8 de septiembre 2003 - 00:00

Cupones bursátiles

Dio la sorpresa del año Atanor. No porque haya anunciado una adquisición -otras lo han hecho-, sino por haber saltado, creemos que por primera vez en su historial entre estatal y privada, sus alcances de rubros muy precisos. Ahora, en estos años, con un claro sesgo a los agroquímicos -y en estrategia bien planificada, con anticipación, que le dio muy buenos resultados- y otros productos que tienen directamente que ver con el sector químico. Anunciar la compra de una sociedad, del mismo tenor o muy similar, acaso no hubiera llamado demasiado la atención: pero, aquello que llevaba fecha del 29 de agosto informó sobre «la adquisición del Complejo Agroindustrial Leales». Tal complejo, ubicado en la provincia de Tucumán. Por un monto de casi 33 millones de pesos, Atanor, se hizo en la operación del Ingenio Azucarero Leales, las fincas La Encantada y Ethel. Y, éstas, poseen 2.200 hectáreas plantadas... con caña de azúcar. Pero, además, cuentan con una planta refinadora que -al decir de la nota- «es de última generación, que cuenta con la certificación de su sistema de gestión de calidad, de acuerdo a normas ISO 9001:2001... Hay más todavía, una planta elaboradora de alcohol etílico y una planta elaboradora de papel. Lo que dice su dirigencia, es que Atanor accederá a la más alta tecnología en materia de refinanciación de azúcar, consolidando su presencia en el mercado alimentario, con productos de primera calidad: «destinado a la elaboración de bebidas gaseosas de consumo masivo». Esto es muy novedoso, pero donde existe un puente evidente es en la elaboración de papel, donde se tienen sinergias con los productos químicos de Atanor (soda cáustica, cloro y agua oxigenada). Y utilizando, en el futuro, una materia prima subproducto del azúcar, como lo es el bagazo.

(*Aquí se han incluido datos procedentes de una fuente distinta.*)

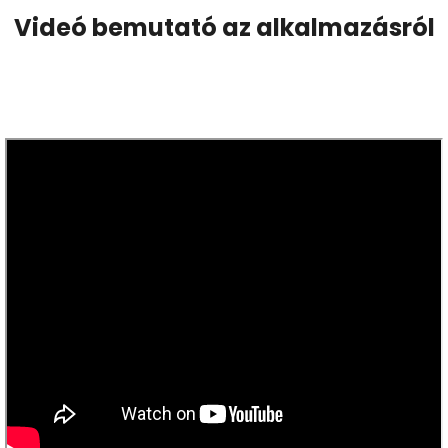
Videó bemutató az alkalmazásról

No es muy frecuente que sociedades de un fuerte perfil y trayectoria en un rubro, incursionen de lleno en otros, como lo hace ahora Atanor. Para buscar algún paralelismo entre las cotizantes, podría hablarse de las ampliaciones de objetivos de
Química Estrella: por muchísimos años sólo volcada a productos veterinarios, o de índice medicinal, que posteriormente se montó en diversidad de renglones de la rama alimentaria. Transcurrieron unos días desde la noticia, pero no queríamos dejarla pasar por alto, por los motivos mencionados: se nos ocurre como la gran novedad en el año, entre las cotizantes, y tal vez resulte sólo la punta de una nueva estrategia -recordar que Atanor pertenece a un grupo de control, con fuertes raíces en activos de Estados Unidos- a la que habrá que seguir de cerca. Muy bien afirmada en lo suyo, con proyectos que ha ido financiando con capital propio, acaso haya sonado la hora para encontrar otros «nichos» con buenas perspectivas. Y si se repasa la gama nueva a la que accede, dispuesta a producir para sectores específicos de alto consumo -como las bebidas gaseosas-: esto le puede otorgar muy interesante proyección.